I am soooo loving this book, From Teaching to Thinking: A Pedagogy for Reimagining Our Work. Ann Pelo is one of the authors, who I know personally. She is thoughtful and grounded. My pages are rather dog-eared now. Poems. Passages. Insights that I want to carry with me for next gatherings that I’m part of.
This book is written in the context of the educational field, particularly early education. I want to suggest it’s reach is so much broader. For pedagogy, a theory of how any of us learn, and a statement of assumptions about context — well these matter to all of us. It’s the thing behind the thing that shapes how we encounter each other.
It’s a book about being better humans, together. It presupposes and advocates a shift from “teaching to” to “thinking with.” It highlights two grounding and guiding questions of significance that underlay so much of what any of us are up to in most every field of human endeavor. 1) What kind of people do we want to be? 2) What kind of world do we want to live in?
This book grows thoughtfulness, in part because it’s grounded in stories of young kids learning. And because it highlights the leadership, and I would say human-growing, that is culture making. We make who we are and how we are in the world by what we become with one another, starting anywhere.
From Ann and her coauthor Margie Carter, their reflections on “pedagogical leaders”…

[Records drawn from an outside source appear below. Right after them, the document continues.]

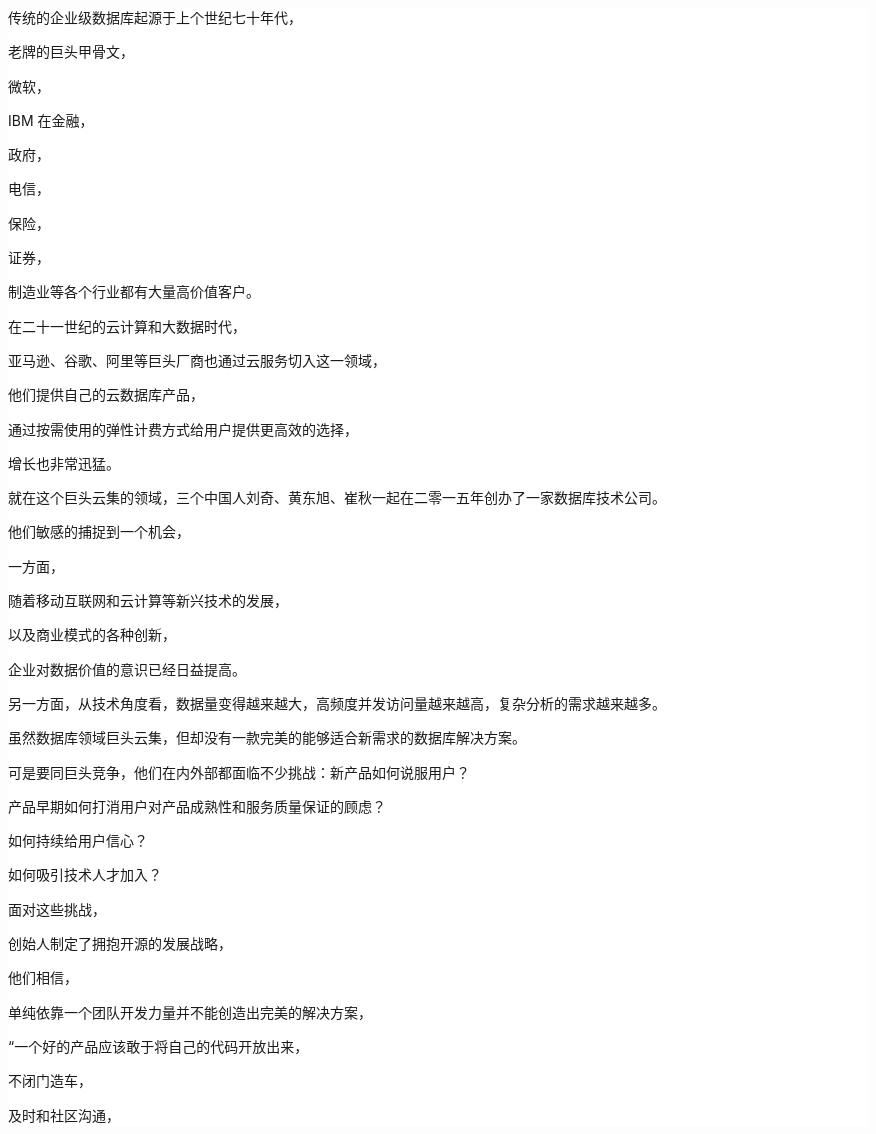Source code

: 传统的企业级数据库起源于上个世纪七十年代，

老牌的巨头甲骨文，

微软，

IBM 在金融，

政府，

电信，

保险，

证券，

制造业等各个行业都有大量高价值客户。

在二十一世纪的云计算和大数据时代，

亚马逊、谷歌、阿里等巨头厂商也通过云服务切入这一领域，

他们提供自己的云数据库产品，

通过按需使用的弹性计费方式给用户提供更高效的选择，

增长也非常迅猛。

就在这个巨头云集的领域，三个中国人刘奇、黄东旭、崔秋一起在二零一五年创办了一家数据库技术公司。

他们敏感的捕捉到一个机会，

一方面，

随着移动互联网和云计算等新兴技术的发展，

以及商业模式的各种创新，

企业对数据价值的意识已经日益提高。

另一方面，从技术角度看，数据量变得越来越大，高频度并发访问量越来越高，复杂分析的需求越来越多。

虽然数据库领域巨头云集，但却没有一款完美的能够适合新需求的数据库解决方案。

可是要同巨头竞争，他们在内外部都面临不少挑战：新产品如何说服用户？

产品早期如何打消用户对产品成熟性和服务质量保证的顾虑？

如何持续给用户信心？

如何吸引技术人才加入？

面对这些挑战，

创始人制定了拥抱开源的发展战略，

他们相信，

单纯依靠一个团队开发力量并不能创造出完美的解决方案，

“一个好的产品应该敢于将自己的代码开放出来，

不闭门造车，

及时和社区沟通，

- hold the space for generativity
- cultivates in self and community an appreciation for and aptitude with complexity
- seeks to increase the diversity of perspectives that contribute to a conversation, understanding that many stories can be true at the same time
- develops intellectual discipline in the community, the discipline that is necessary for collaborative study and intentional action
- links theory and practice in continual conversation
- tells the stories of the community — stories about children, stories about educators, stories about families.
Glad for any of us with the courage to name the story under the story.